# YOUR TASK:
Only lines with the word "user" are needed; collect each of them from the listing below.

# SUPPLIED ENTRIES:
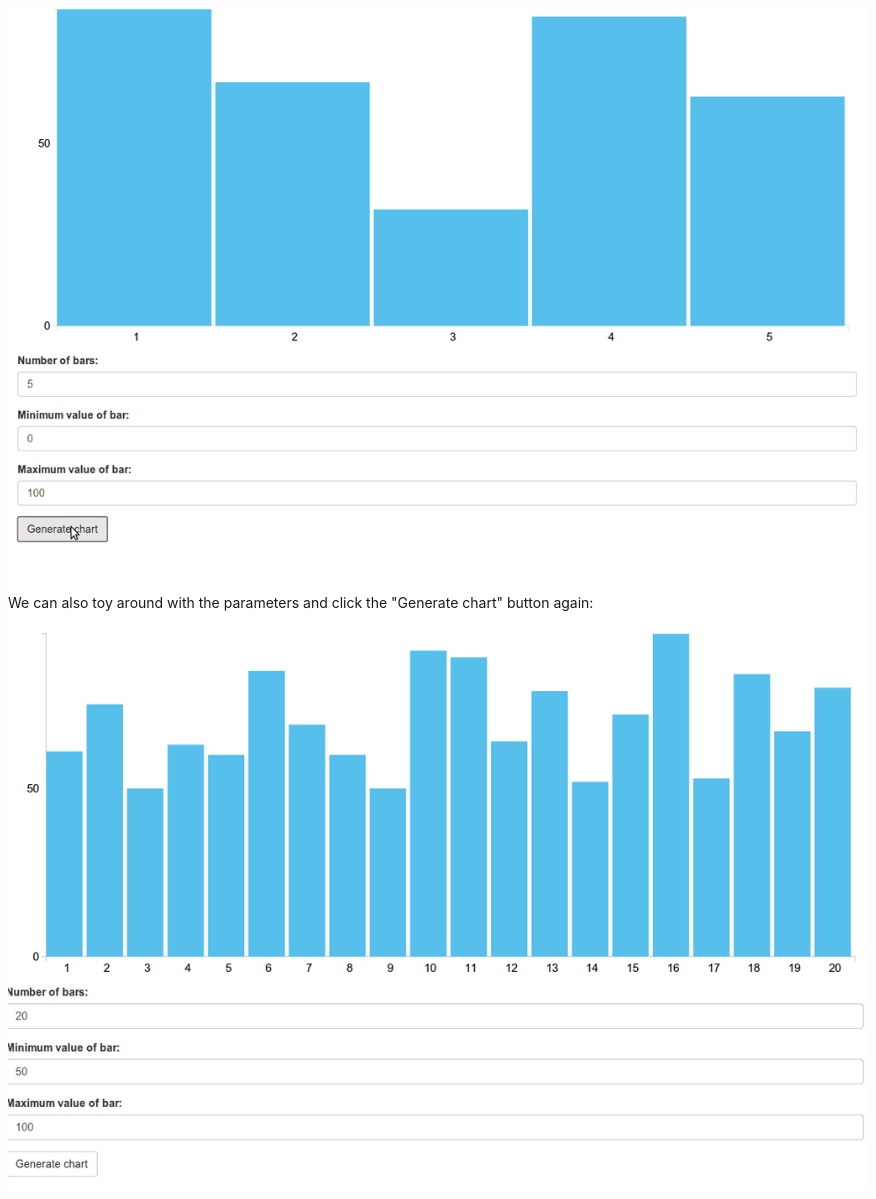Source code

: ![generate-chart](./images/generate-chart1.png)

We can also toy around with the parameters and click the "Generate chart" button again:

![new-params](./images/new-params.png)
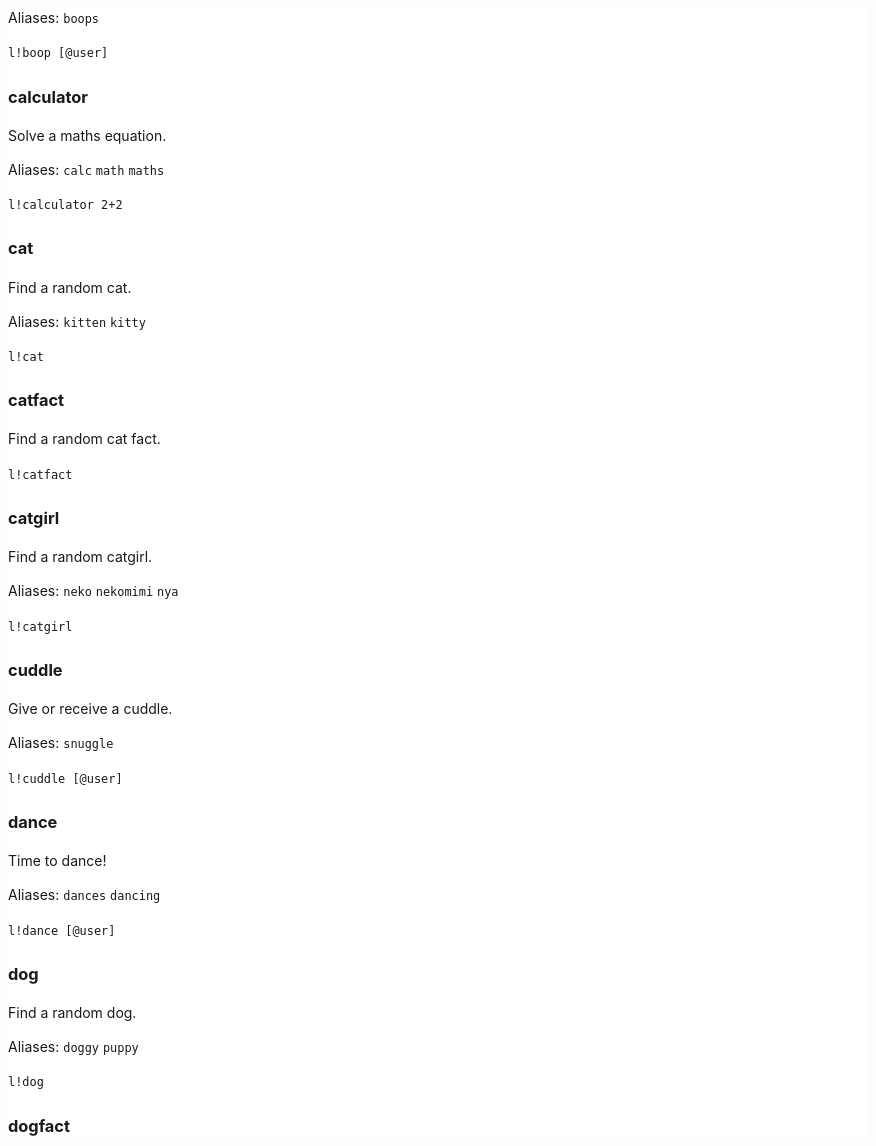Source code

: Aliases: `boops`

`l!boop [@user]`

### calculator

Solve a maths equation.

Aliases: `calc` `math` `maths`

`l!calculator 2+2`

### cat

Find a random cat.

Aliases: `kitten` `kitty`

`l!cat`

### catfact

Find a random cat fact.

`l!catfact`

### catgirl

Find a random catgirl.

Aliases: `neko` `nekomimi` `nya`

`l!catgirl`

### cuddle

Give or receive a cuddle.

Aliases: `snuggle`

`l!cuddle [@user]`

### dance

Time to dance!

Aliases: `dances` `dancing`

`l!dance [@user]`

### dog

Find a random dog.

Aliases: `doggy` `puppy`

`l!dog`

### dogfact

# SOLUTION TO THIS EXERCISE:
`l!boop [@user]`
`l!cuddle [@user]`
`l!dance [@user]`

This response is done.